▸ **PAGE EXCERPT**
begin

Thank you for your considered response and helpful comments.

While I'm sure that others will no doubt respond to your note, as
you've addressed the note specifically to Marshall and myself as
listed authors of the IETF pact draft, I'd like to respond to your
note in the areas where you have commented on the draft, and take the
opportunity to provide some degree of personal motivation as to why
the document advocated specific actions and not others. Obviously
Marshall as co-author can respond from his perspective.

The first is that I'd like to highlight a difference of scope in the
draft note and your response. The draft took a deliberately focused
perspective in looking at the relationship between the IESG and
Working Groups, and looked at various measures that could have a
positive impact on the IETF's process in terms of its predictability,
accountability, competency and timeliness. It is certainly possible to
look at the entirety of the roles of the ADs and IETF chair and make
comment on various measures that could allow the ADs to focus on a
certain set of tasks while suggesting that other tasks be undertaken
in different ways. I note that you have indeed taken this broader
approach and made some observations concerning the process of the
review of individual submissions to the RFC Editor, the broader role
of the RFC Editor, the role of involvement as an expert reviewer of
protocol parameter registration requests for the IANA, and the
potential role of additional support staff within the IETF structure
rather than a heft reliance on ADs and the IETF chair to do both what
could be termed "high level" and "low level" tasks. There are many
implications of taking such a broader review and in advocating various
measures there are consequent issues concerning the resource
requirements to undertake such measures, the means by which such
resources could be secured by the IETF and the implications on the
nature of the IETF in each of the various funding scenarios. It is
possible, indeed probable that in taking on such a broad agenda,
consideration of such issues may well concentrate issues that may or
may not be central to the thrust of the advocated measures, and that
the momentum for any form of change could well be lost. I am sure that
we can all relate first hand experiences in our lives where such as
been the case. Accordingly, I can respond by saying that while I
appreciate that there are broader issues here, the decision to
document a focused set of issues and propose a number of measures was
indeed a deliberate decision. Part of the motivation is that the
measures are considered to be within a set of conceivable and
achievable outcomes, that I would say a beneficial for the IETF to
consider.

end

▸ **MATERIAL SHOWN**

begin

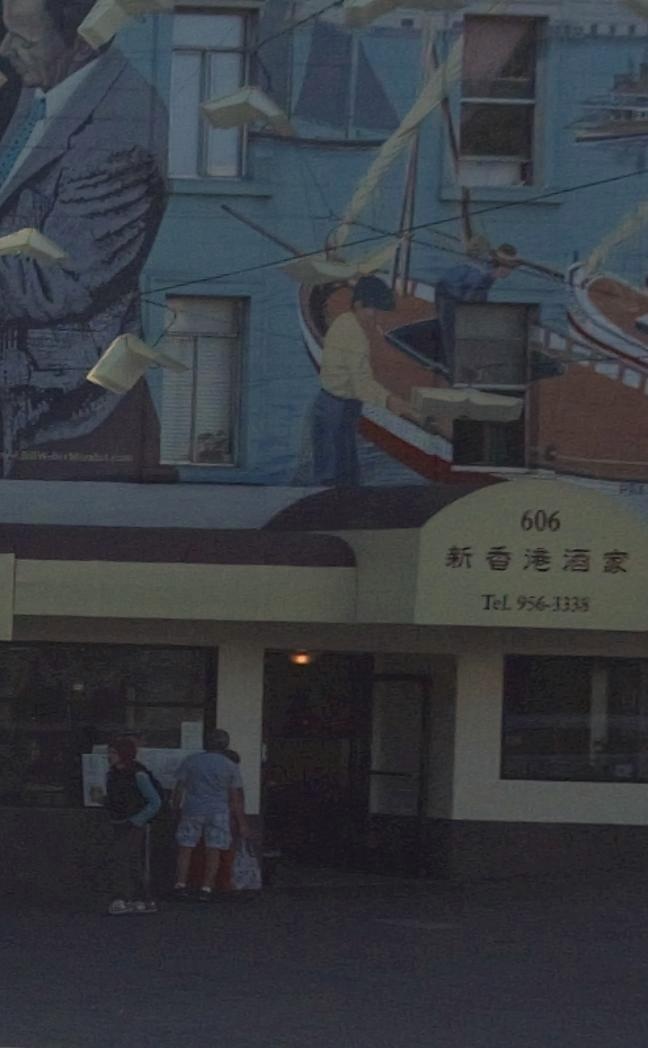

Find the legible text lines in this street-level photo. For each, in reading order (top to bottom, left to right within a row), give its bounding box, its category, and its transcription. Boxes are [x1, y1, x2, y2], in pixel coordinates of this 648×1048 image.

[518, 507, 562, 534] StreetNumber: 606
[479, 591, 594, 615] None: Tel. 956-3338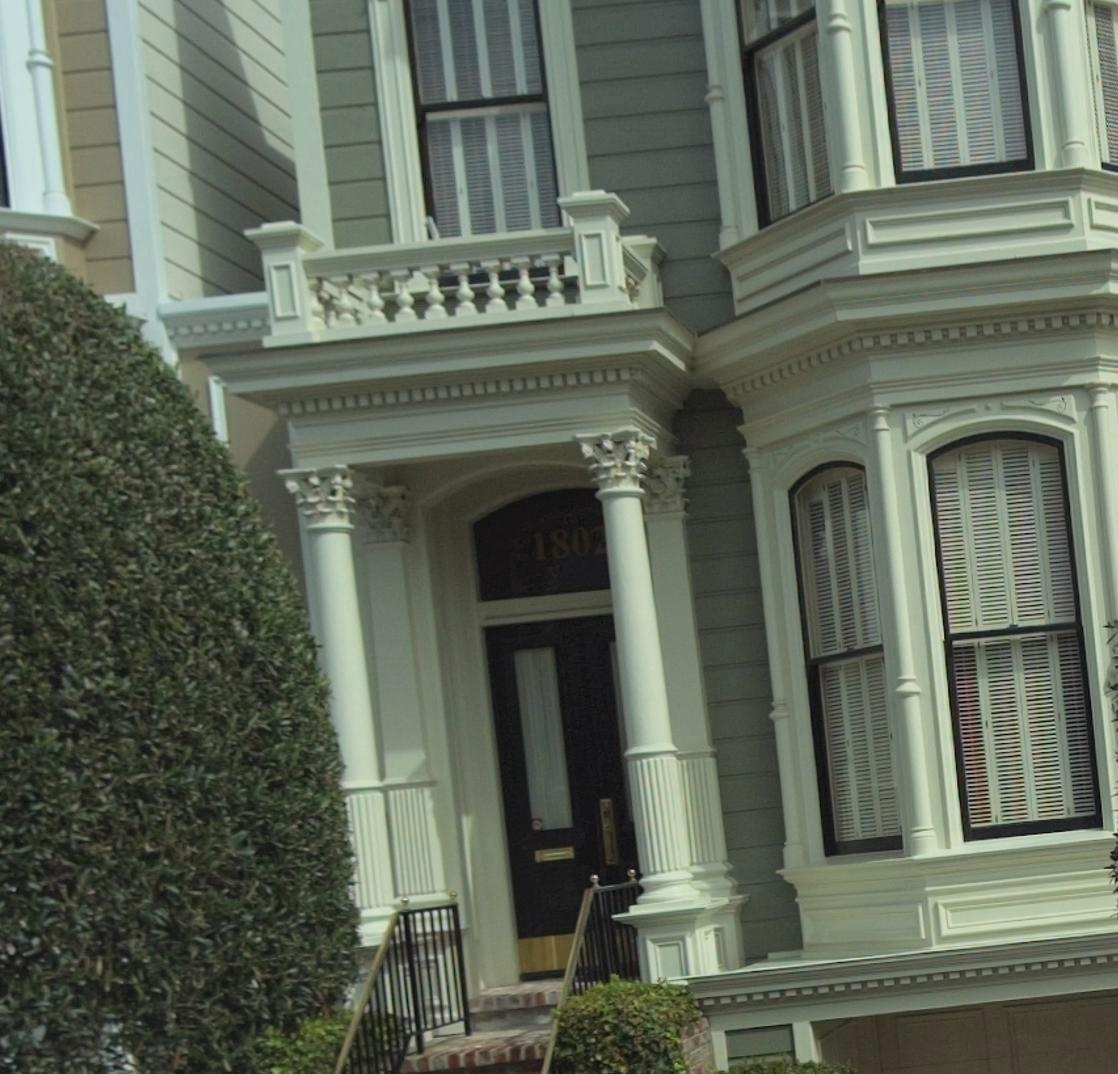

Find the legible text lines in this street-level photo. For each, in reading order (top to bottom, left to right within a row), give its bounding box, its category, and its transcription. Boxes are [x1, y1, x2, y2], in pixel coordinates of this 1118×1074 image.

[529, 521, 612, 564] StreetNumber: 180*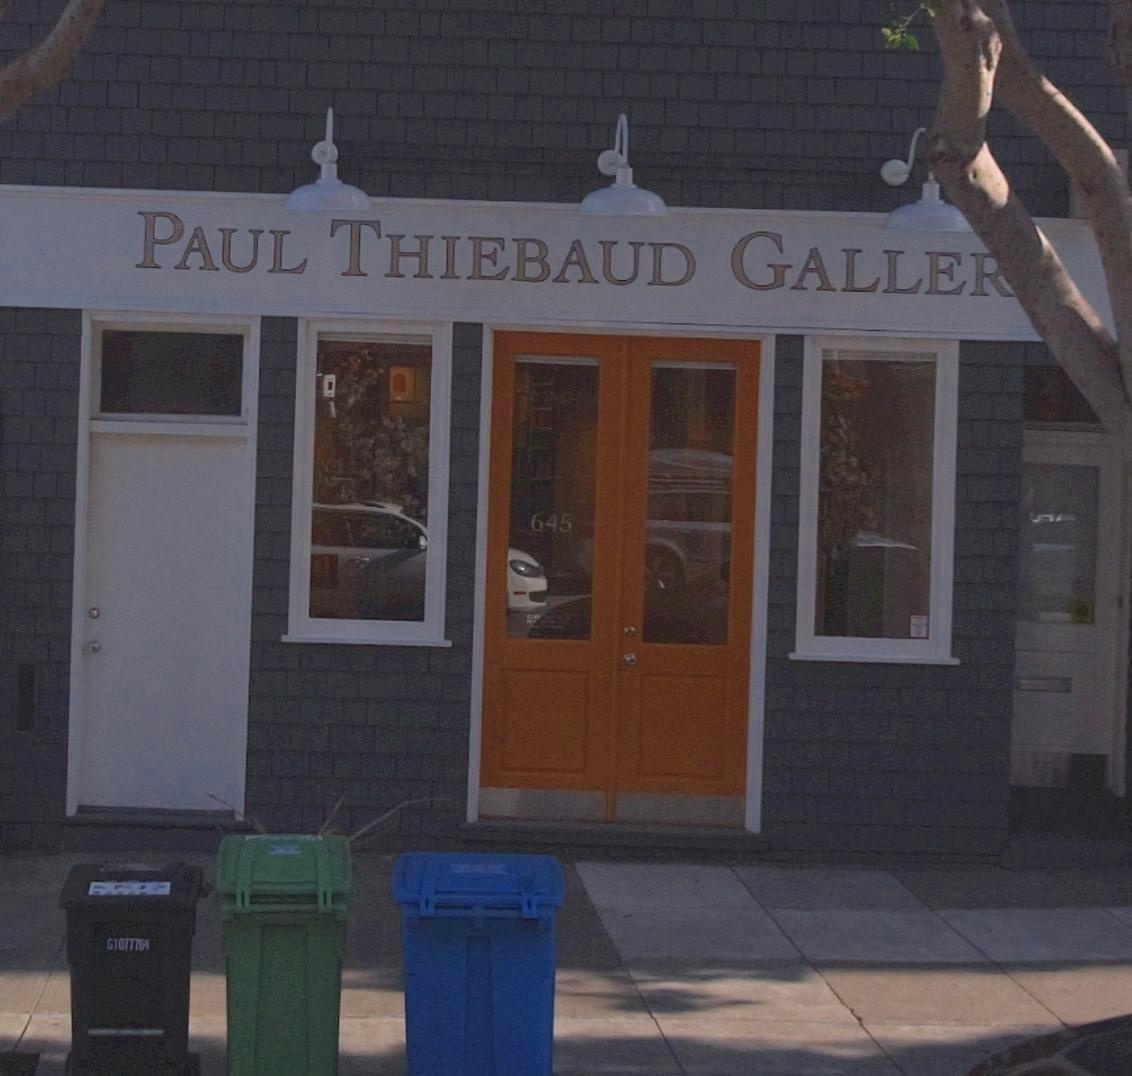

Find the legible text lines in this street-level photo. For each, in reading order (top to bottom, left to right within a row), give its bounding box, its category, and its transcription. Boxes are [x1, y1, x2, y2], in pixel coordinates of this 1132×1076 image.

[132, 207, 1016, 302] BusinessName: PAUL THIEBAUD GALLER
[525, 505, 576, 536] StreetNumber: 645
[104, 935, 151, 952] None: G10777*A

end

▸ **REQUESTS**
**A)** In the reply about the IETF pact draft, which relationship does the draft deliberately focus on?
**B)** Pick up the reply about the IETF pact draft after its final sentence and write what comes next.
The material isn't needed for anything here.

▸ **RESULTS FOR EACH TASK**
**A)** The relationship between the IESG and Working Groups.

**B)**
You identify some level of tension between timeliness and
competency. There is a balance to be struck here for, as the draft
notes, a tardy document is also lacking in utility and its competence
is validly questionable in that it then documents history, rather than
documenting standards for internet technologies and their application
in a way that is of material benefit to the broader industry. As a
(perhaps overly trite) summary of the balance to be struck here, the
balance is between the aphorisms that "good work takes time" and "too
little too late" The draft takes the stance that the process is overly
slow and the cost lies in the relevance and utility of our outputs. To
the extent that you are arguing that there is a balance to be struck
here obviously I can agree with you here. To the extent that you may
be advancing the view that we are currently working in a "fast enough
mode and too faster would be a problem in terms of quality of output"
then I find myself with a different personal perspective. You argue
that the balance needs to be an explicit decision, and in that I can
certainly agree.

Your note suggests that by bounding the outcomes on WGs there is an
involvement for realistic requirements on IESG in terms of the
turnaround of documents and questions, etc. While the draft does not
explore the issues relating the turnaround relating to queries, the
draft does advocate a bounded model of IESG discussion on a WG
document.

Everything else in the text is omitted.